Dataset excerpts

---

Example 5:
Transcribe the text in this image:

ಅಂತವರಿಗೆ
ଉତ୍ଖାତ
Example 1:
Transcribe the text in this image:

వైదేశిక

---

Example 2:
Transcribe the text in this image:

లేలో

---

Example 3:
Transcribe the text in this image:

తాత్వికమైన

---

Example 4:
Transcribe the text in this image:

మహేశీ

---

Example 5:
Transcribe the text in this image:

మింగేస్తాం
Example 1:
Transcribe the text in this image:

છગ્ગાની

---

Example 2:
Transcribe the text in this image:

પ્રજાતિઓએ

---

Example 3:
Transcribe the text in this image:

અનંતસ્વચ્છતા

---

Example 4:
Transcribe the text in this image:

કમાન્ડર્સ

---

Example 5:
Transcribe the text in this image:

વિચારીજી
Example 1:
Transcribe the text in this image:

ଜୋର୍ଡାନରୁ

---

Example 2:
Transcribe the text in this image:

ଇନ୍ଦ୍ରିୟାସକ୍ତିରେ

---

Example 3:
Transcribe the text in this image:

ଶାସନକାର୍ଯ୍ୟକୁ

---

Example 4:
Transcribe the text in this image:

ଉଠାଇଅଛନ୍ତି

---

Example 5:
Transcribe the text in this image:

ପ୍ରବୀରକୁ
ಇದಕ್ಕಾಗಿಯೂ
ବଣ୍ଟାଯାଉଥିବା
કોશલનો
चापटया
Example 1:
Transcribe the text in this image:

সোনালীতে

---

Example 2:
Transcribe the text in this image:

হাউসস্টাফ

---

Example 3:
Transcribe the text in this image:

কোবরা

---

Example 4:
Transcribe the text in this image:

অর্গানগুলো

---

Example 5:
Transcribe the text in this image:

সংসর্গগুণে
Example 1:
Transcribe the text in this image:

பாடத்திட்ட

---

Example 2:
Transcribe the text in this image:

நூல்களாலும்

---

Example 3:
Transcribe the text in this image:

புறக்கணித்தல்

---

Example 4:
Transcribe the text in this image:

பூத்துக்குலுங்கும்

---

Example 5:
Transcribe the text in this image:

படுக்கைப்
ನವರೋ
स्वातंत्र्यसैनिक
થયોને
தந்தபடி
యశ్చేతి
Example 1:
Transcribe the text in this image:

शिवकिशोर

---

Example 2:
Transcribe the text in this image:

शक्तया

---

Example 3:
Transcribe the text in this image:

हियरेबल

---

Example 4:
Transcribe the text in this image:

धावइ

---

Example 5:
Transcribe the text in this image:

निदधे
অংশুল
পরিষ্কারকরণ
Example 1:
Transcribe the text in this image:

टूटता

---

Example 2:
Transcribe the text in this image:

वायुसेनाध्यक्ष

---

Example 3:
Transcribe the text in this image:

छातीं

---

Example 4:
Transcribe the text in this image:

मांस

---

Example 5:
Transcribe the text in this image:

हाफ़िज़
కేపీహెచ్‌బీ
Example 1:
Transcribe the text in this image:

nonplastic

What you are asked to do
Set down each record verbatim.

Exercise response
---

Example 5:
Transcribe the text in this image:

ಅಂತವರಿಗೆ
ଉତ୍ଖାତ
Example 1:
Transcribe the text in this image:

వైదేశిక

---

Example 2:
Transcribe the text in this image:

లేలో

---

Example 3:
Transcribe the text in this image:

తాత్వికమైన

---

Example 4:
Transcribe the text in this image:

మహేశీ

---

Example 5:
Transcribe the text in this image:

మింగేస్తాం
Example 1:
Transcribe the text in this image:

છગ્ગાની

---

Example 2:
Transcribe the text in this image:

પ્રજાતિઓએ

---

Example 3:
Transcribe the text in this image:

અનંતસ્વચ્છતા

---

Example 4:
Transcribe the text in this image:

કમાન્ડર્સ

---

Example 5:
Transcribe the text in this image:

વિચારીજી
Example 1:
Transcribe the text in this image:

ଜୋର୍ଡାନରୁ

---

Example 2:
Transcribe the text in this image:

ଇନ୍ଦ୍ରିୟାସକ୍ତିରେ

---

Example 3:
Transcribe the text in this image:

ଶାସନକାର୍ଯ୍ୟକୁ

---

Example 4:
Transcribe the text in this image:

ଉଠାଇଅଛନ୍ତି

---

Example 5:
Transcribe the text in this image:

ପ୍ରବୀରକୁ
ಇದಕ್ಕಾಗಿಯೂ
ବଣ୍ଟାଯାଉଥିବା
કોશલનો
चापटया
Example 1:
Transcribe the text in this image:

সোনালীতে

---

Example 2:
Transcribe the text in this image:

হাউসস্টাফ

---

Example 3:
Transcribe the text in this image:

কোবরা

---

Example 4:
Transcribe the text in this image:

অর্গানগুলো

---

Example 5:
Transcribe the text in this image:

সংসর্গগুণে
Example 1:
Transcribe the text in this image:

பாடத்திட்ட

---

Example 2:
Transcribe the text in this image:

நூல்களாலும்

---

Example 3:
Transcribe the text in this image:

புறக்கணித்தல்

---

Example 4:
Transcribe the text in this image:

பூத்துக்குலுங்கும்

---

Example 5:
Transcribe the text in this image:

படுக்கைப்
ನವರೋ
स्वातंत्र्यसैनिक
થયોને
தந்தபடி
యశ్చేతి
Example 1:
Transcribe the text in this image:

शिवकिशोर

---

Example 2:
Transcribe the text in this image:

शक्तया

---

Example 3:
Transcribe the text in this image:

हियरेबल

---

Example 4:
Transcribe the text in this image:

धावइ

---

Example 5:
Transcribe the text in this image:

निदधे
অংশুল
পরিষ্কারকরণ
Example 1:
Transcribe the text in this image:

टूटता

---

Example 2:
Transcribe the text in this image:

वायुसेनाध्यक्ष

---

Example 3:
Transcribe the text in this image:

छातीं

---

Example 4:
Transcribe the text in this image:

मांस

---

Example 5:
Transcribe the text in this image:

हाफ़िज़
కేపీహెచ్‌బీ
Example 1:
Transcribe the text in this image:

nonplastic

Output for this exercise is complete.